[Python-Dev] PEP 332 revival in coordination with pep 349? [ Was:Re: release plan for 2.5 ?]

Tue Feb 14 09:09:22 CET 2006

On Mon, Feb 13, 2006 at 03:44:27PM -0800, Guido van Rossum wrote:

> But adding an encoding doesn't help. The str.encode() method always
> assumes that the string itself is ASCII-encoded, and that's not good
> enough:

> >>> "abc".encode("latin-1")
> 'abc'
> >>> "abc".decode("latin-1")
> u'abc'
> >>> "abc\xf0".decode("latin-1")
> u'abc\xf0'
> >>> "abc\xf0".encode("latin-1")
> Traceback (most recent call last):
>   File "<stdin>", line 1, in ?
> UnicodeDecodeError: 'ascii' codec can't decode byte 0xf0 in position
> 3: ordinal not in range(128)

These comments disturb me. I never really understood why (byte) strings grew
the 'encode' method, since 8-bit strings *are already encoded*, by their
very nature. I mean, I understand it's useful because Python does
non-unicode encodings like 'hex', but I don't really understand *why*. The
benefits don't seem to outweigh the cost (but that's hindsight.)
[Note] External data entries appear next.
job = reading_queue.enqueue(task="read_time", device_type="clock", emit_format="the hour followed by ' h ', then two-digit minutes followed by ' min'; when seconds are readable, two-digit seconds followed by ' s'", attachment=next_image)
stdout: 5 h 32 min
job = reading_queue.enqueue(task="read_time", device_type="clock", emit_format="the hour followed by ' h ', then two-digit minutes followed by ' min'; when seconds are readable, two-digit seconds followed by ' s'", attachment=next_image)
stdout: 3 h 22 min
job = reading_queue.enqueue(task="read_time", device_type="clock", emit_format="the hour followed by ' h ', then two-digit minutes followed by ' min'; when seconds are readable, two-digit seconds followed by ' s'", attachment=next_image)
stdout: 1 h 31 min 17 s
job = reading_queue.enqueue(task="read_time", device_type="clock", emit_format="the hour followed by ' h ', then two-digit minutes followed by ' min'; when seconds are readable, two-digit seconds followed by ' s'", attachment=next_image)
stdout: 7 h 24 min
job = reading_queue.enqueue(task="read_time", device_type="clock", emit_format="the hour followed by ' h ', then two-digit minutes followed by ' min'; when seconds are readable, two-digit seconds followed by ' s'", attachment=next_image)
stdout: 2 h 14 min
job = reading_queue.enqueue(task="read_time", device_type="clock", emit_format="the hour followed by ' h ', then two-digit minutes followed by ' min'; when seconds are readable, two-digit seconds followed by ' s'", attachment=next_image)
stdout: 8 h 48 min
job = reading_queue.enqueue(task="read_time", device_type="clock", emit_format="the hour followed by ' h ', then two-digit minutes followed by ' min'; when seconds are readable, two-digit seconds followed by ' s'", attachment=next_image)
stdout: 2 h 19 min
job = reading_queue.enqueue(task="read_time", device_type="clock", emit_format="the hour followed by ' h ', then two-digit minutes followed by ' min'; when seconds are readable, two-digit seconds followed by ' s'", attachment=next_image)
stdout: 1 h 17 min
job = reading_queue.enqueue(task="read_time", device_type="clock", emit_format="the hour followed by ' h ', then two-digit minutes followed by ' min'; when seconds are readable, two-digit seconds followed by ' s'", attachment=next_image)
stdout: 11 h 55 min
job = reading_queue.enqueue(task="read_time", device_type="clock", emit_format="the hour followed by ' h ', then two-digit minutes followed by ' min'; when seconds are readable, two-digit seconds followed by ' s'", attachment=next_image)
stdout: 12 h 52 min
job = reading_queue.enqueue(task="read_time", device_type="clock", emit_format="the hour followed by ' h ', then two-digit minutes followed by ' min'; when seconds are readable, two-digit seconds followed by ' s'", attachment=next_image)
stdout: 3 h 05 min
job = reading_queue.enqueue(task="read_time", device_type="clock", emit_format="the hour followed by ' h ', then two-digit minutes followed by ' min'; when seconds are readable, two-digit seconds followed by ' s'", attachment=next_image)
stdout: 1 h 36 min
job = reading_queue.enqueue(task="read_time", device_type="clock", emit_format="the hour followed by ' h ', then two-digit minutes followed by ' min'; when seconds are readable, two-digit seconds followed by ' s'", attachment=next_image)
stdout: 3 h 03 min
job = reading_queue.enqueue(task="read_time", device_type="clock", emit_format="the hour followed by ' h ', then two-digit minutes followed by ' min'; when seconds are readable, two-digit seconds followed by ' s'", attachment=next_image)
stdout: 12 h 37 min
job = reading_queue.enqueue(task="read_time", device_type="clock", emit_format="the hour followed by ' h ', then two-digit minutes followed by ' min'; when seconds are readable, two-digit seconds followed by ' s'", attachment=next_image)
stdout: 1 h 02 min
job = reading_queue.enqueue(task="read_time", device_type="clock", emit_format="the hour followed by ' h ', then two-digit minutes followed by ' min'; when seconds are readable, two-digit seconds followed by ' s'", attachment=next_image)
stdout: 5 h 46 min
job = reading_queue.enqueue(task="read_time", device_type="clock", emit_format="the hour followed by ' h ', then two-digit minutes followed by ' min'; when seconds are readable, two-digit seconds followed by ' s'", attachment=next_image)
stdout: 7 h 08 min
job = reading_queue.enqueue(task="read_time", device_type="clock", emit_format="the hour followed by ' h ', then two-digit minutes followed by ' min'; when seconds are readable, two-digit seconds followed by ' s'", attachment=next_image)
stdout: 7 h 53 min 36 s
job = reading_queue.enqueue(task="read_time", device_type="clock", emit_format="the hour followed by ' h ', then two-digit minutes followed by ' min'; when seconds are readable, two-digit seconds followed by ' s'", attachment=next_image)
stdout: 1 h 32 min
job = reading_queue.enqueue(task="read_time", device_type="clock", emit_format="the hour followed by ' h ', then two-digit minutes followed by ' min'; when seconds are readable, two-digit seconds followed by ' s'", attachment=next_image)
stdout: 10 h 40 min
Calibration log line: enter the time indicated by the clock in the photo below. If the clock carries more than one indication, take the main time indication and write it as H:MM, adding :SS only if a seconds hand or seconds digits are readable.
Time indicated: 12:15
Directly encoding a (byte) string into a unicode encoding is mostly useless,
as you've shown. The only use-case I can think of is translating ASCII in,
for instance, EBCDIC. Encoding anything into an ASCII superset is a no-op,
unless the system encoding isn't 'ascii' (and that's pretty rare, and not
something a Python programmer should depend on.) On the other hand, the fact
that (byte) strings have an 'encode' method creates a lot of confusion in
unicode-newbies, and causes programs to break only when input is non-ASCII.
And non-ASCII input just happens too often and too unpredictably in
'real-world' code, and not enough in European programmers' tests ;P

Unicode objects and strings are not the same thing. We shouldn't treat them
as the same thing. They share an interface (like lists and tuples do), and
if you only use that interface, treating them as the same kind object is
mostly ok. They actually share *less* of an interface than lists and tuples,
though, as comparing strings to unicode objects can raise an exception,
whereas comparing lists to tuples is not expected to. For anything less
trivial than indexing, slicing and most of the string methods, and anything
what so ever involving non-ASCII (or, rather, non-system-encoding), unicode
objects and strings *must* be treated separately. For instance, there is no
correct way to do:

  s.split("\x80")

unless you know the type of 's'. If it's unicode, you want u"\x80" instead
of "\x80". If it's not unicode, splitting "\x80" may not even be sensible,
but you wouldn't know from looking at the code -- maybe it expects a
specific encoding (or encoding family), maybe not. As soon as you deal with
unicode, you need to really understand the concept, and too many programmers
don't. And it's very hard to tell from someone's comments whether they fail
to understand or just get some of the terminology wrong; that's why Guido's
comments about 'encoding a byte string' and 'what if the file encoding is
Unicode' scare me. The unicode/string mixup almost makes me wish Python
was statically typed.

So please, please, please don't make the mistake of 'doing something' with
the 'encoding' argument to 'bytes(s, encoding)' when 's' is a (byte) string.
It wouldn't actually be usable except for the same things as 'str.encode':
to convert from ASCII to non-ASCII-supersets, or to convert to non-unicode
encodings (such as 'hex'.) You can achieve those two by doing, e.g.,
'bytes(s.encode('hex'))' if you really want to. Ignoring the encoding
(rather than raising an exception) would also allow code to be trivially
portable between Python 2.x and Py3K, when "" is actually a unicode object.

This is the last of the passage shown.